Hoy sabemos de esta aberrante situación. En otro tiempo fue Boston que, gracias a un grupo de reporteros se destapó otra cloaca de abusos sexuales de sacerdotes.
También fue México con su triste e indignante Padre Maciel, también está Chile y otras tantas naciones que se vanaglorian de llamarse pueblos católicos y que siguen la voluntad de Dios, pero dudo mucho que aquello de «dejad que los niños se acerquen a mí» fuera un mandato literal y retorcido como muchos de sus misioneros han llevado a cabo.
El papa Francisco hizo pública una carta para el «Pueblo de Dios», donde pide perdón a las víctimas de los sacerdotes pedófilos en el mundo.
Dice «nunca será poco lo que se haga para generar una cultura capaz de evitar que estas situaciones no sólo no se repitan sino que no encuentren espacio para ser encubiertas y perpetuarse».

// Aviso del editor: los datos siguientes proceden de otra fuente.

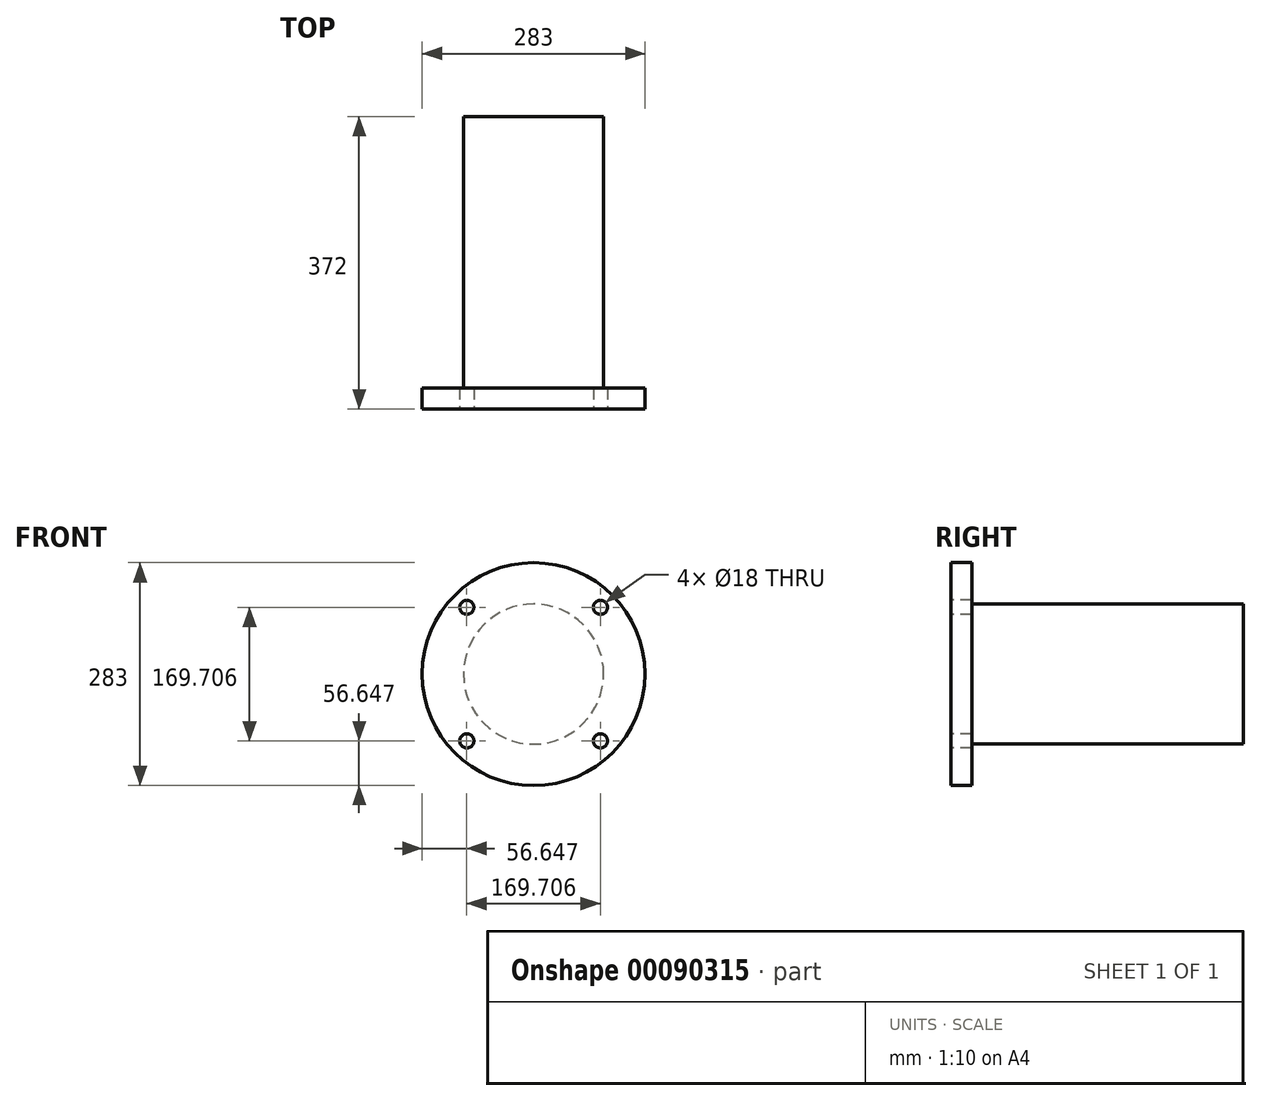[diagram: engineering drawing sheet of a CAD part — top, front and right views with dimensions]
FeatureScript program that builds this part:
annotation { "Feature Type Name" : "Feature", "Feature Type Description" : "" }
export const myFeature = defineFeature(function(context is Context, id is Id, definition is map)
    precondition{}
    {
        {
            var Q0;
            Q0=qCreatedBy(makeId("Front.planeOp"),FACE);
            var sketch = newSketch(context, id + "F0", { "sketchPlane" : qUnion([Q0])});
            skCircle(sketch, "E0", {"center": v(0, 0) * mm, "radius": 89 * mm});
            skSolve(sketch);
        }
        {
            var Q0;
            Q0 = qSketchRegion(id + "F0", true);
            extrude(context, id + "F1", {"entities" : qUnion([Q0]), "depth" : 345 * mm});
        }
        {
            var Q0;
            Q0=makeQuery(id+"F1.opExtrude","CAP_FACE",FACE,{"disambiguationData":[OSD([sQuery(id+"F0.wireOp",EDGE,"E0")])],"isStart":false});
            var sketch = newSketch(context, id + "F2", { "sketchPlane" : qUnion([Q0])});
            skCircle(sketch, "E1", {"center": v(0, 0) * mm, "radius": 141.5 * mm});
            skSolve(sketch);
        }
        {
            var Q0;
            Q0 = qSketchRegion(id + "F2", true);
            extrude(context, id + "F3", {"entities" : qUnion([Q0]), "operationType" : NewBodyOperationType.ADD, "depth" : 27 * mm});
        }
        {
            var Q0;
            Q0=makeQuery(id+"F3.opExtrude","CAP_FACE",FACE,{"disambiguationData":[OSD([sQuery(id+"F2.wireOp",EDGE,"E1")])],"isStart":false});
            var sketch = newSketch(context, id + "F4", { "sketchPlane" : qUnion([Q0])});
            skCircle(sketch, "E2", {"center": v(0, 0) * mm, "radius": 120 * mm, "construction": true});
            skLineSegment(sketch, "E3", {"start": v(0, 0) * mm, "end": v(0, 338.61) * mm, "construction": true});
            skCircle(sketch, "E4", {"center": v(-84.85, 84.85) * mm, "radius": 9 * mm});
            skLineSegment(sketch, "E5", {"start": v(0, 0) * mm, "end": v(-84.85, 84.85) * mm, "construction": true});
            skCircle(sketch, "E6.1.0", {"center": v(-84.85, -84.85) * mm, "radius": 9 * mm});
            skCircle(sketch, "E6.2.0", {"center": v(84.85, -84.85) * mm, "radius": 9 * mm});
            skCircle(sketch, "E6.3.0", {"center": v(84.85, 84.85) * mm, "radius": 9 * mm});
            skSolve(sketch);
        }
        {
            var Q0;
            Q0 = qSketchRegion(id + "F4", true);
            extrude(context, id + "F5", {"entities" : qUnion([Q0]), "operationType" : NewBodyOperationType.REMOVE, "endBound" : BoundingType.THROUGH_ALL, "oppositeDirection" : true, "depth" : 25 * mm});
        }
    });
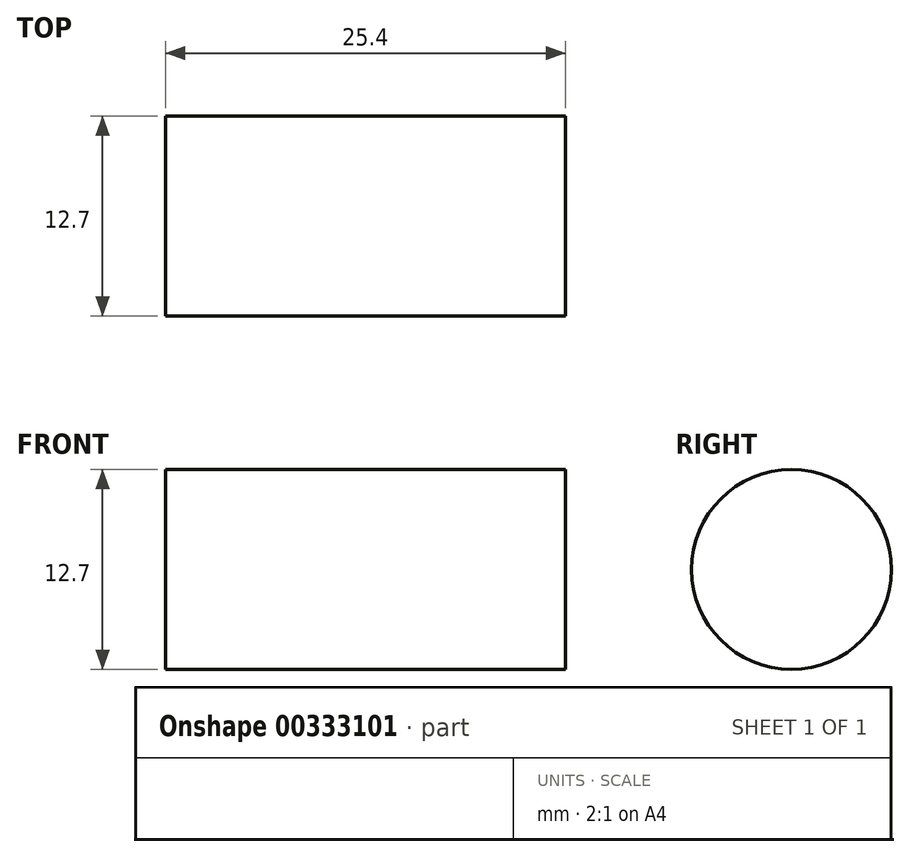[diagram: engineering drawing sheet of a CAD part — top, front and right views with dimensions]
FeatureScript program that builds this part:
annotation { "Feature Type Name" : "Feature", "Feature Type Description" : "" }
export const myFeature = defineFeature(function(context is Context, id is Id, definition is map)
    precondition{}
    {
        {
            var Q0;
            Q0=qCreatedBy(makeId("Right.planeOp"),FACE);
            var sketch = newSketch(context, id + "F0", { "sketchPlane" : qUnion([Q0])});
            skCircle(sketch, "E0", {"center": v(0, 0) * mm, "radius": 6.35 * mm});
            skSolve(sketch);
        }
        {
            var Q0;
            Q0=qSketchRegion(id+"F0",true);
            extrude(context, id + "F1", {"entities" : qUnion([Q0]), "depth" : 25.4 * mm});
        }
    });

Muchos de los sacerdotes acusados en el caso de Pensilvania ya murieron, por lo que la denuncia queda en el pasado. Archivada.
Algunos sobrevivientes de estos depredadores sexuales siguen esperando justicia, porque el perdón de ninguna persona será jamás suficiente para resarcir el daño causado a una niña, niño o monja.
No debe haber perdón ni tampoco olvido. Jamás.
Violaciones de sacerdotes ¿qué procede?
El proceso que sigue la Iglesia católica cuando un sacerdote es acusado de abusos sexuales es el siguiente:
1. Antes que nada, el canon 1395 estipula que si un clérigo abusa de un menor de edad «debe ser castigado con penas justas, sin excluir la expulsión del estado clerical cuando el caso lo requiera».
2. En primer instancia, cuando el obispo de la diócesis a la que está adscrito el sacerdote se entera de la acusación debe avisar a las autoridades civiles y a nivel pastoral.
3. La atención del obispo debe ser hacia la víctima.
4. El obispo puede aplicar medidas cautelares para que el sacerdote acusado no tenga contacto con el menor abusado, es decir, puede ser distanciado temporalmente.
5. Debe iniciar una investigación canónica y concluir si el clérigo es inocente o culpable.
6. Si es culpable, el obispo debe asegurarse que cumpla con la pena impuesta.
7. La pena máxima es la expulsión del estado clerical, es decir no podrá oficiar misa ni dar sacramentos.
8. Si el obispo hace oídos sordos a la denuncia o trata de amedrentar a la víctima y/o a su familia, debe renunciar de inmediato.
9. Muchos sacerdotes acusados de abusos sexuales son «castigados» para que vivan aislados en oración y penitencia; otros se envían a comunidades terapéuticas.
10. Aunque la denuncia más común es con las autoridades religiosas, también, a veces, la víctima y la familia de ésta acuden a las autoridades penales.